Is entropy related to Poincare recurrence time? One of the ideas involved in the concept of entropy is that nature tends from order to disorder in isolated systems. But we even know that Poincare recurrence time also is a particular time after which a system of particles get back to their original position,and entropy is how can a system of particles be arranged. So are these two related?  
 A: I'll give you a complete mathematical answer at the simpler level of symbolic dynamics.
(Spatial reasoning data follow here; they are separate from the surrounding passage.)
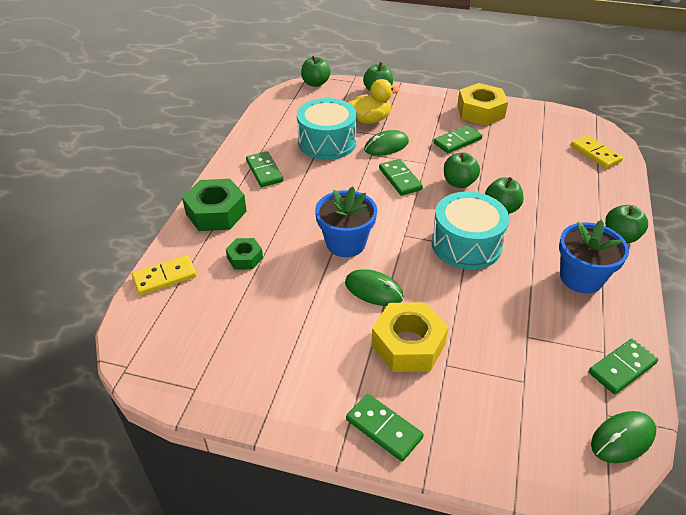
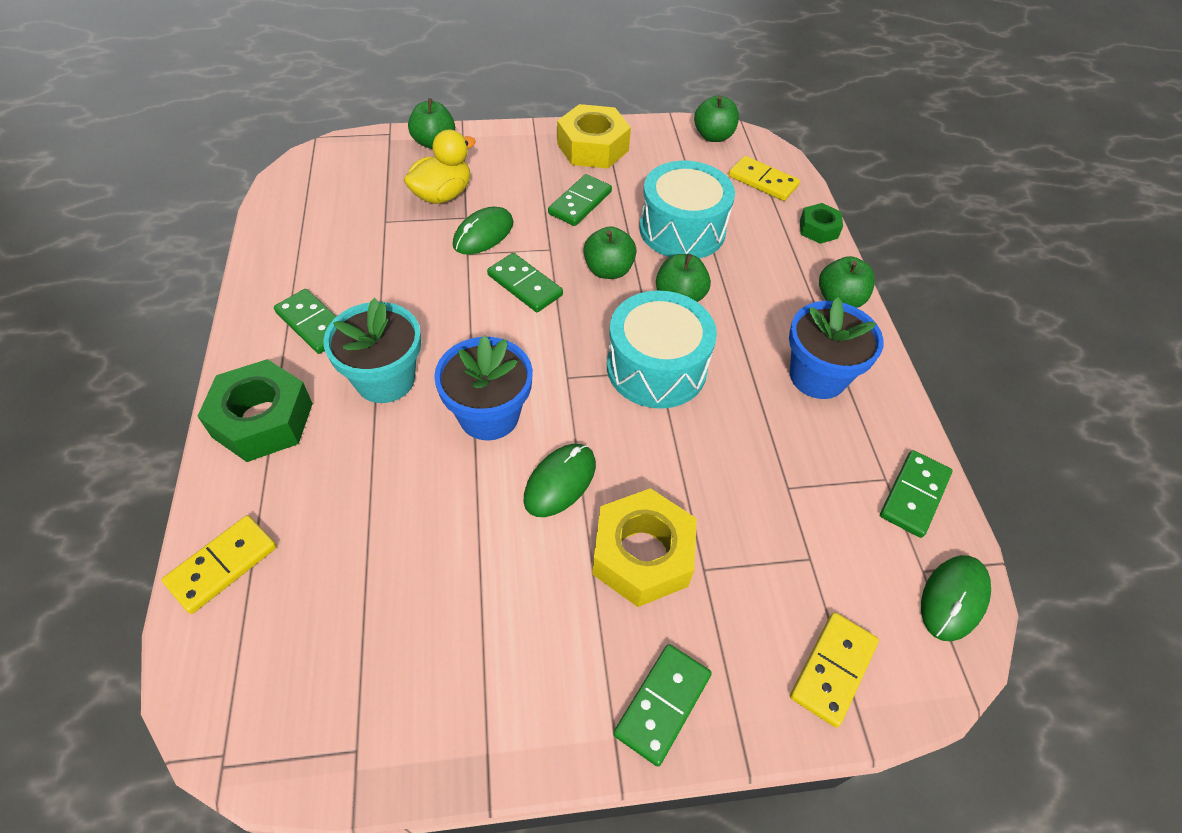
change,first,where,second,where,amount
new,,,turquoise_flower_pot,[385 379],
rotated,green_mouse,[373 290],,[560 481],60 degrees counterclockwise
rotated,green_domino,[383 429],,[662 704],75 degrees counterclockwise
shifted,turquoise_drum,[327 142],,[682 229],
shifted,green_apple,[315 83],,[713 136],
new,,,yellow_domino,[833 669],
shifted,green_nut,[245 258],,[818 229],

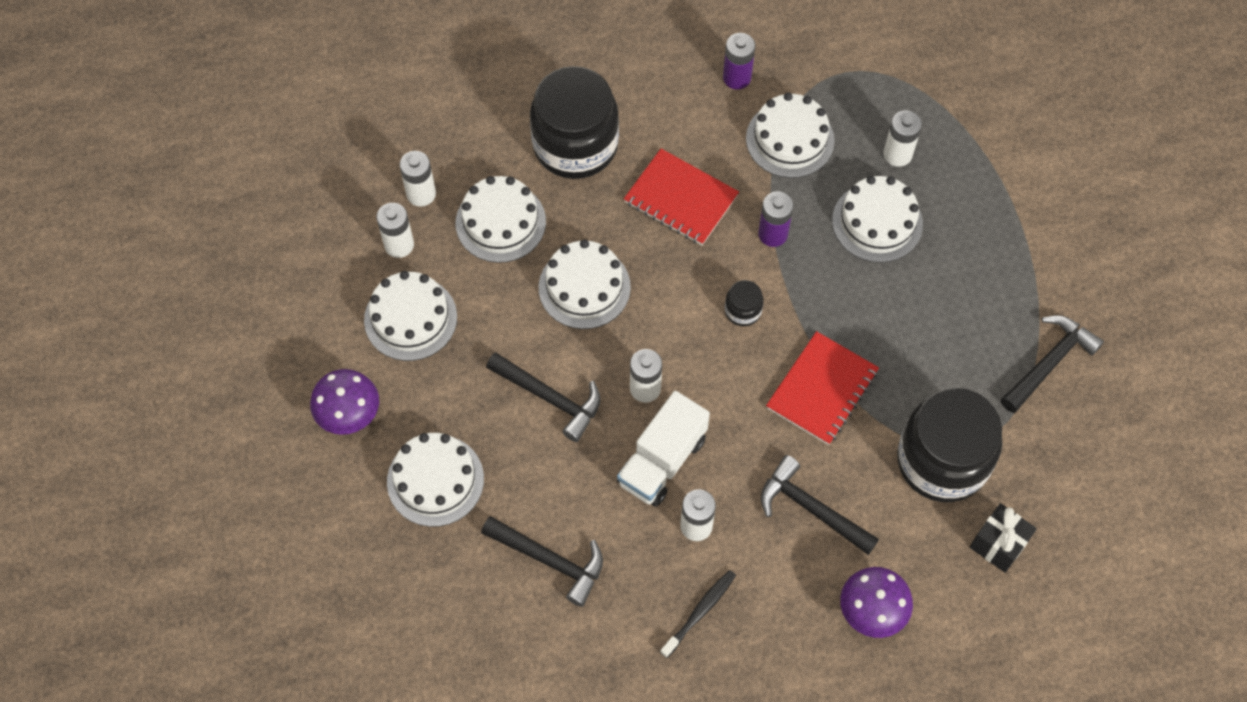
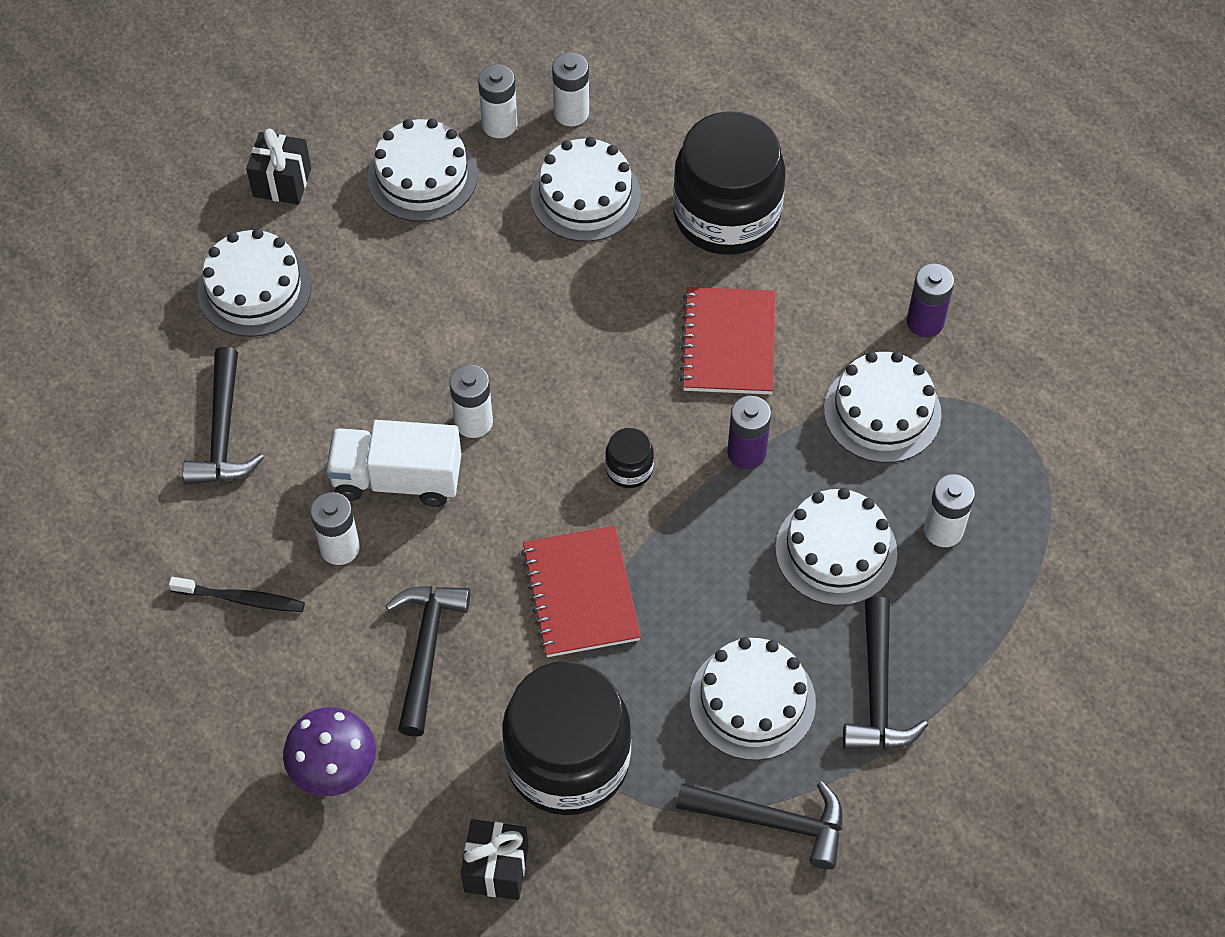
change,first,where,second,where,amount
swapped,purple_mushroom,[350 416],black_gift,[282 182],
rotated,red_notebook,[822 390],,[580 593],75 degrees clockwise
shifted,white_cake,[584 287],,[752 701],
shifted,black_hammer,[550 398],,[877 692],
Proved by Ornstein and Weiss:


*

*if $\sigma^+|\Sigma^+$ is a one-sided topological Markov chain and $\mu^+$ is an ergodic
$\sigma^+$-invariant probability measure on $\Sigma^+$, then
$$
\lim_{k\to\infty} \frac{\log\inf\{n\in\mathbb N:(i_{n+1}\cdots
i_{n+k})=(i_1\cdots i_k)\}}{k}=h_{\mu^+}(\sigma^+)
$$
for $\mu^+$-almost every $(i_1i_2\cdots)\in\Sigma^+$;

*if $\sigma|\Sigma$ is a two-sided topological Markov chain, and
$\mu$ is an ergodic $\sigma$-invariant probability measure
in~$\Sigma$, then
$$
\lim_{k\to\infty} \frac{\log\inf\{n\in\mathbb N:(i_{n-k}\cdots
i_{n+k})=(i_{-k}\cdots i_k)\}}{2k+1}=h_\mu(\sigma)
$$
for $\mu$-almost every $(\cdots i_{-1}i_0i_1\cdots)\in\Sigma$.
For the general case, I recommend the book "Dimension and Recurrence in Hyperbolic Dynamics", by Barreira.
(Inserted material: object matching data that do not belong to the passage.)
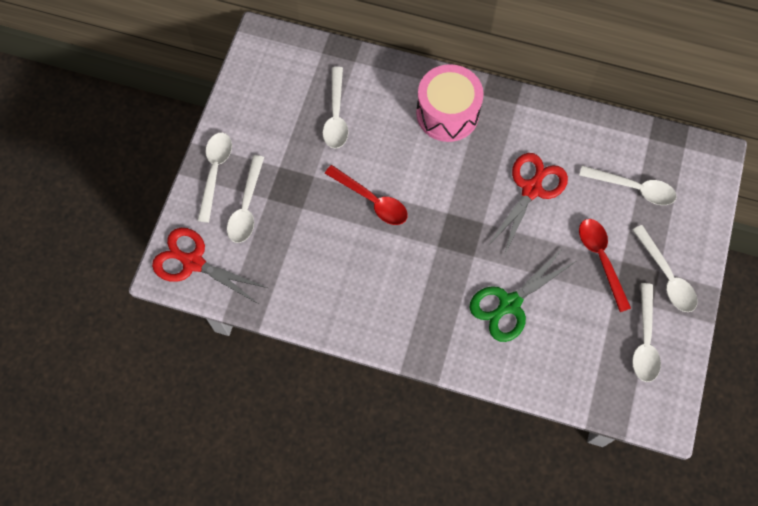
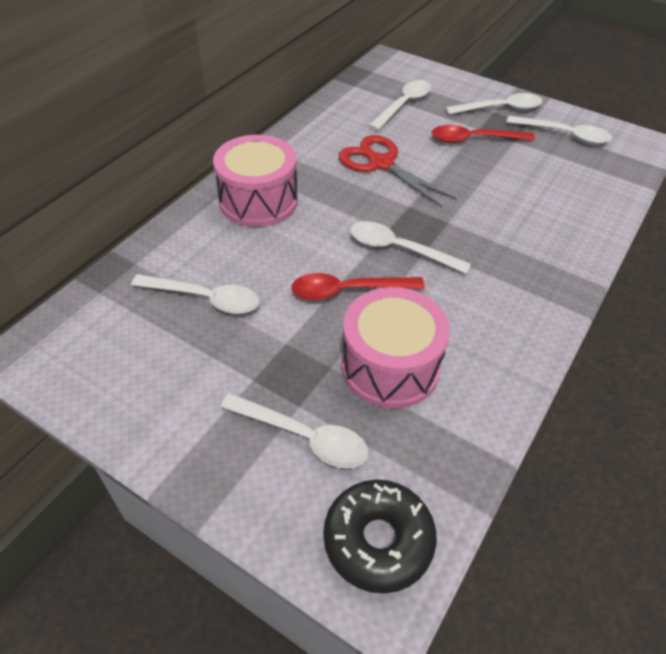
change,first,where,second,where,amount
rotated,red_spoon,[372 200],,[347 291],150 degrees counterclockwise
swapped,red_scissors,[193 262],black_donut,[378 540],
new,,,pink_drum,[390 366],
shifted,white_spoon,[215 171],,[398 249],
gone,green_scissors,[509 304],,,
A: Yes, entropy and recurrence times are related, indeed proportionally so. The logarithm of the entropy of a well-defined (eg at a single temperature) system contains the density-of-states, the number of quantum levels in the vicinity of the average energy. Entropy increase accompanies an increase in that density- i.e. more states for the system to get lost in. Meanwhile, the recurrence time is also proportional to that same density of states.